DOUBLE STEAL ~イシヲモツモノ~

「そんな顔しない。彼女、言っていいのか悪いのか困ってるじゃないの。ね、教えて」

 こう何度も訊かれては仕方ない。

 未央は、ずいぶん強引な人だと思いながら口を開いた。

「未央……小野寺未央です」

「可愛い名前ね。顔も可愛いし。男の子にもてるでしょ?年齢は?」

「十七歳です」

「ふぅん、十七……千聖若い娘が好きなんだ。どこで知りあったの?ナンパ?」

 答えに困って、未央はまた千聖を見た。

 千聖は口をきゅっと結んで眉間に皺を寄せていた。

 かなり機嫌が悪そうだ。

「あの……私部屋に行ってます」

 真紀子が微笑む。

「そうね、その方がいいわ」

 そしてそのまま未央の耳元に顔を寄せ、千聖には聞こえないように「邪魔しないでね。大人の付き合い」と囁いた。

(え――?)

 すぐに離れて千聖に歩み寄る。

「じゃあ千聖、あなたの部屋に行きましょう」

 理由が分からないと言う顔で立っている未央を後目に、真紀子は千聖の腕を取った。

「ほら早く」

「せっかちだなぁ」

「そうよ、私はせっかちなの。食べたい物はすぐ食べたい。
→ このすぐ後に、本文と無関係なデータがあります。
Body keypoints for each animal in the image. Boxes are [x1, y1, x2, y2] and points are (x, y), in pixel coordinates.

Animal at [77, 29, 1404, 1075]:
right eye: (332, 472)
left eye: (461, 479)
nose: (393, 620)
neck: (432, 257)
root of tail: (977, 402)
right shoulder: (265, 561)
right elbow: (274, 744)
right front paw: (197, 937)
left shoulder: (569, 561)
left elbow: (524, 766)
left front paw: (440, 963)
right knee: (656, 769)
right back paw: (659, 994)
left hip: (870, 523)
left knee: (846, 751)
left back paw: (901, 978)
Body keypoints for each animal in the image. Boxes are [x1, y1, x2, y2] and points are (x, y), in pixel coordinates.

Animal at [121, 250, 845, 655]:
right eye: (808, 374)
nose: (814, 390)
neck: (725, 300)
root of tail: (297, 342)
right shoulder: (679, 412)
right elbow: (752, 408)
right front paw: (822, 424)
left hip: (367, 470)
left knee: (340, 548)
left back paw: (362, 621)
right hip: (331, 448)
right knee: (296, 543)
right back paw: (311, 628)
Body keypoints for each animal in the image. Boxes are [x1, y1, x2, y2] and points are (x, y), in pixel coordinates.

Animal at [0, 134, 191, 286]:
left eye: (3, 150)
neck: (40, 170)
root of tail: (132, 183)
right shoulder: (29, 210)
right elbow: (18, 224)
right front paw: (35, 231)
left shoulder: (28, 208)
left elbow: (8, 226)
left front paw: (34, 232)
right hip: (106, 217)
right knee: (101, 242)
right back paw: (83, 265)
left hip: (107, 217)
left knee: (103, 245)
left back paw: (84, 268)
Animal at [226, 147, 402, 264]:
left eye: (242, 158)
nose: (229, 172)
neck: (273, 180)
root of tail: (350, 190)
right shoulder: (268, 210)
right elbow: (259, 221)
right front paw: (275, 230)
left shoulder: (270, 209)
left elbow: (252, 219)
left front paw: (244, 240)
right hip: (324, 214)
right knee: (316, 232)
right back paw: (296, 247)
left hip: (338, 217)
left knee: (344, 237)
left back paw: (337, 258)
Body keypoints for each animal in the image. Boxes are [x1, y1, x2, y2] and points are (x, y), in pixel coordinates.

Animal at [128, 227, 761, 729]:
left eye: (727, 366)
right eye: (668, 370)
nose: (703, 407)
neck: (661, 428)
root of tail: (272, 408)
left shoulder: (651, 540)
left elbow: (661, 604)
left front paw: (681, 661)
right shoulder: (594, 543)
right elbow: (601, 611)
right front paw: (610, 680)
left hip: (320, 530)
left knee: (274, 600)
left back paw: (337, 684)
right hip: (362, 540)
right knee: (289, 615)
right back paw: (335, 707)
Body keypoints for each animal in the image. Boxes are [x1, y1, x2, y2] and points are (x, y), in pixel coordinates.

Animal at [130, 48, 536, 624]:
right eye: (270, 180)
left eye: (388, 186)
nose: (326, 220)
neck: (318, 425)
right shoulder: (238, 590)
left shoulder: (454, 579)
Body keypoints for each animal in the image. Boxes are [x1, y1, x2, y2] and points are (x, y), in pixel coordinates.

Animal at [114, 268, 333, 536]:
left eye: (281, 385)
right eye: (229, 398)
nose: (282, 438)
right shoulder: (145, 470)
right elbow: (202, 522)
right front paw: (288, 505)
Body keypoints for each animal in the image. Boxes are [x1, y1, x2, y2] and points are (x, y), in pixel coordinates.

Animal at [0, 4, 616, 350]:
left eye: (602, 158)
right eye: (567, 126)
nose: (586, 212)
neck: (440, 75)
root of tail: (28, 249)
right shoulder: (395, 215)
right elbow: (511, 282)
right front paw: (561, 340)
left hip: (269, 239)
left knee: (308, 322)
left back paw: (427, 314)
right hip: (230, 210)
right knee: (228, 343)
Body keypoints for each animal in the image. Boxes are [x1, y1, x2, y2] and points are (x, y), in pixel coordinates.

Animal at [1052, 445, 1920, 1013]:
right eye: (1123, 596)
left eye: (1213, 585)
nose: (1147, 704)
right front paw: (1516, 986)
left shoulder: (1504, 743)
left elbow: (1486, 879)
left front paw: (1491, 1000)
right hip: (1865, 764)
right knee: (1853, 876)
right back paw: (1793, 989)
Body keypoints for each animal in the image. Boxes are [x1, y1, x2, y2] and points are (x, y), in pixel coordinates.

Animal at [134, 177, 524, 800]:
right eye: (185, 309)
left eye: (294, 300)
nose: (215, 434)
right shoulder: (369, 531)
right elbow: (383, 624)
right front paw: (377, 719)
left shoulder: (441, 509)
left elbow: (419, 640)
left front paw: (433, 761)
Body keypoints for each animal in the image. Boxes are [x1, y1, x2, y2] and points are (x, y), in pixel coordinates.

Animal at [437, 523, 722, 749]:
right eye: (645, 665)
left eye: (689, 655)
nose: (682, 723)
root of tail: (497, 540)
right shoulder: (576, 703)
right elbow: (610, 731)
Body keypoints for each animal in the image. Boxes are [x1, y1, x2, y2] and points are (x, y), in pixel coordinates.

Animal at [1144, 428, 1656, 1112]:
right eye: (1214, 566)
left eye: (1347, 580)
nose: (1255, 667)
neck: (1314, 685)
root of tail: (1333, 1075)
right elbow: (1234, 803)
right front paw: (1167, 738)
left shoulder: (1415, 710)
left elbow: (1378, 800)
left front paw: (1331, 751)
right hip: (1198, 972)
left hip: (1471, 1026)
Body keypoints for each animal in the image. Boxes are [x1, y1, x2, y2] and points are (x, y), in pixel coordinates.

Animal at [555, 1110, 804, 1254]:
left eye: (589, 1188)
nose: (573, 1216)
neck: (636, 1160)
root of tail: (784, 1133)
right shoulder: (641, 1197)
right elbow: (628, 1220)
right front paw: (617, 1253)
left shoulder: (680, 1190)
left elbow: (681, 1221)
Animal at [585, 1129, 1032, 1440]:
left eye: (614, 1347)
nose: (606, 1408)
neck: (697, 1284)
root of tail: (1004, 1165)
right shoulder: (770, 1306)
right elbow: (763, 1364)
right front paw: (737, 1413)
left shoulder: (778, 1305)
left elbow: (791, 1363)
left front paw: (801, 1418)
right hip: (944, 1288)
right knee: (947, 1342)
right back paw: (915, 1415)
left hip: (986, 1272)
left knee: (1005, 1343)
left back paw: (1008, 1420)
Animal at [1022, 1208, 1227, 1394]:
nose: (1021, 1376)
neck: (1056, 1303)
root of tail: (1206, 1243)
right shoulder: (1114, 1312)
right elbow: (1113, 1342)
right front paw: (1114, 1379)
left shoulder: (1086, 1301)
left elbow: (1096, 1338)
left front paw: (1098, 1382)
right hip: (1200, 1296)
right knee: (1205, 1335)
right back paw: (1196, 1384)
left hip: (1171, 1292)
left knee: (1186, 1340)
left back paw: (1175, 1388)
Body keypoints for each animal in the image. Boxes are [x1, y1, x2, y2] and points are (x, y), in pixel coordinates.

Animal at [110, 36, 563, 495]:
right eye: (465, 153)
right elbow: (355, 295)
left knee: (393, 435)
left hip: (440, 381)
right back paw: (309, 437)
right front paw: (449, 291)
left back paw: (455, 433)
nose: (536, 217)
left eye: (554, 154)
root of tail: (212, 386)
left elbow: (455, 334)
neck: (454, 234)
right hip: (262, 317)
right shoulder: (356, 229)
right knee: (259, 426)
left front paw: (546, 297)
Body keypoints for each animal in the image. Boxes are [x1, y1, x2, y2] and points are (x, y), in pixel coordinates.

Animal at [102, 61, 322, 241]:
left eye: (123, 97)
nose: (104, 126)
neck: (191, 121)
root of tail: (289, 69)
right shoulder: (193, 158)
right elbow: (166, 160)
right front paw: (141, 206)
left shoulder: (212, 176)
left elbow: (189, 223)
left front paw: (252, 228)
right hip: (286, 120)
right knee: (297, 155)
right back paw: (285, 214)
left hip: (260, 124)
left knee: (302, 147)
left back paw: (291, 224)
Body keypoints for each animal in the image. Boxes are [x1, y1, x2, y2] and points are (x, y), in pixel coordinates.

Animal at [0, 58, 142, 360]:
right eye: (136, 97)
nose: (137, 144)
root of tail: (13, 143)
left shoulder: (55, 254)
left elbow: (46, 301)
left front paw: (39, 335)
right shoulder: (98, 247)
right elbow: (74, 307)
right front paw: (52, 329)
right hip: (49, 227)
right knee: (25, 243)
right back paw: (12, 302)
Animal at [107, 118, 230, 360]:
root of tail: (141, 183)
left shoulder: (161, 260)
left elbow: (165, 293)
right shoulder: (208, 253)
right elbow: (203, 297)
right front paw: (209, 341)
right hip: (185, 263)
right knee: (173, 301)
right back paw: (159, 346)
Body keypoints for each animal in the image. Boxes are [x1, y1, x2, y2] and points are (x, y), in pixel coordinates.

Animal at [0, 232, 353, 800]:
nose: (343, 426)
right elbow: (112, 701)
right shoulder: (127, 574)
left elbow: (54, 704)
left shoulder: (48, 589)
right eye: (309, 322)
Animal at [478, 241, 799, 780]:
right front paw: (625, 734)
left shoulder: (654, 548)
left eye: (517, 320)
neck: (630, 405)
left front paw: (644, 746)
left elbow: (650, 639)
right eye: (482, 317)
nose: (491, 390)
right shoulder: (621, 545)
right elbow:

欲しい物はすぐ欲しいのよ」

 話しながら、今度は千聖の首に腕を絡ませる。

「やめろよ」

「彼女が気になるの?」

 小声で訊かれ、千聖がチラリと未央に目をやる。

 未央は自分の部屋の前に立って、何か言いたそうにこちらを見ていた。

「部屋に近付かせないためよ。話し、聞かれると困るでしょ?」

 真紀子がフッと微笑む。

 それからふいに、千聖の唇を自分の唇で覆った。

「あっ……」と小さく声を出して未央は背を向けた。